------ Supplied material

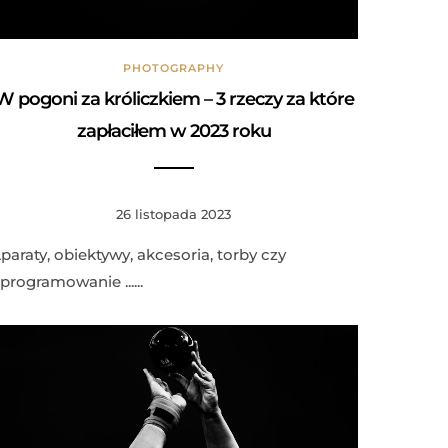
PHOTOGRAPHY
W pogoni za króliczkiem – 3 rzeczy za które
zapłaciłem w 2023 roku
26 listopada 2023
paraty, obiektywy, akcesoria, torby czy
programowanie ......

------------
------ Supplied material

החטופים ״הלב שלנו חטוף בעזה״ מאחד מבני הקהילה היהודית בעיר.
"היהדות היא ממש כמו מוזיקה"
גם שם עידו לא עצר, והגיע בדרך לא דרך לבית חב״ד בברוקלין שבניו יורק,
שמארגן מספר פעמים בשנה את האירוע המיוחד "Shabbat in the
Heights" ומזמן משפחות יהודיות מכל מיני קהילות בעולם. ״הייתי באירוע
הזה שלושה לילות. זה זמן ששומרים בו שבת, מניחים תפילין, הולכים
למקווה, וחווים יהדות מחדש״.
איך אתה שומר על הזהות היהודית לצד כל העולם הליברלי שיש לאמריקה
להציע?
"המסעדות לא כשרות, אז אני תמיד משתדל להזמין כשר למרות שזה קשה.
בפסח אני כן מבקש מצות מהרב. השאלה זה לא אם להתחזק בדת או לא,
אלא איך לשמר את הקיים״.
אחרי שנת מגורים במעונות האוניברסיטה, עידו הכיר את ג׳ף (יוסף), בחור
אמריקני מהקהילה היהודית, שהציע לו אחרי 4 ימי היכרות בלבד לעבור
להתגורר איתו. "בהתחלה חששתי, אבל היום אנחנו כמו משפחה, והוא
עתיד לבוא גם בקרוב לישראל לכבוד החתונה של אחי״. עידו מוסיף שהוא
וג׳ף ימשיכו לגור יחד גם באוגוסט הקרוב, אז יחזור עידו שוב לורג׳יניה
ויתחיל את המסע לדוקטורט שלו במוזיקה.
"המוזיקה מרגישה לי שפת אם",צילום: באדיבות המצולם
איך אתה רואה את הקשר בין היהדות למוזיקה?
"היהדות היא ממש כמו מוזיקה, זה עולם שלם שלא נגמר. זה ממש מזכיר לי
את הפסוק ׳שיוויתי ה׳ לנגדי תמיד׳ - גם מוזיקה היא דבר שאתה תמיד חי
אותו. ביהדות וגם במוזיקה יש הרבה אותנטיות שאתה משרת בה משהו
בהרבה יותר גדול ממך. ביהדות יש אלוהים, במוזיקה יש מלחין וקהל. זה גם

------------

= What to produce =
Give the lines of the records above, starting at the line that contains "החטופים ״הלב שלנו" and ending at the line that contains "עתיד לבוא גם", both included, as a Markdown table with the columns Row and Line. Leave out any blank lines.

= Response to this task =
| Row | Line |
|---|---|
| 1 | החטופים ״הלב שלנו חטוף בעזה״ מאחד מבני הקהילה היהודית בעיר. |
| 2 | "היהדות היא ממש כמו מוזיקה" |
| 3 | גם שם עידו לא עצר, והגיע בדרך לא דרך לבית חב״ד בברוקלין שבניו יורק, |
| 4 | שמארגן מספר פעמים בשנה את האירוע המיוחד "Shabbat in the |
| 5 | Heights" ומזמן משפחות יהודיות מכל מיני קהילות בעולם. ״הייתי באירוע |
| 6 | הזה שלושה לילות. זה זמן ששומרים בו שבת, מניחים תפילין, הולכים |
| 7 | למקווה, וחווים יהדות מחדש״. |
| 8 | איך אתה שומר על הזהות היהודית לצד כל העולם הליברלי שיש לאמריקה |
| 9 | להציע? |
| 10 | "המסעדות לא כשרות, אז אני תמיד משתדל להזמין כשר למרות שזה קשה. |
| 11 | בפסח אני כן מבקש מצות מהרב. השאלה זה לא אם להתחזק בדת או לא, |
| 12 | אלא איך לשמר את הקיים״. |
| 13 | אחרי שנת מגורים במעונות האוניברסיטה, עידו הכיר את ג׳ף (יוסף), בחור |
| 14 | אמריקני מהקהילה היהודית, שהציע לו אחרי 4 ימי היכרות בלבד לעבור |
| 15 | להתגורר איתו. "בהתחלה חששתי, אבל היום אנחנו כמו משפחה, והוא |
| 16 | עתיד לבוא גם בקרוב לישראל לכבוד החתונה של אחי״. עידו מוסיף שהוא |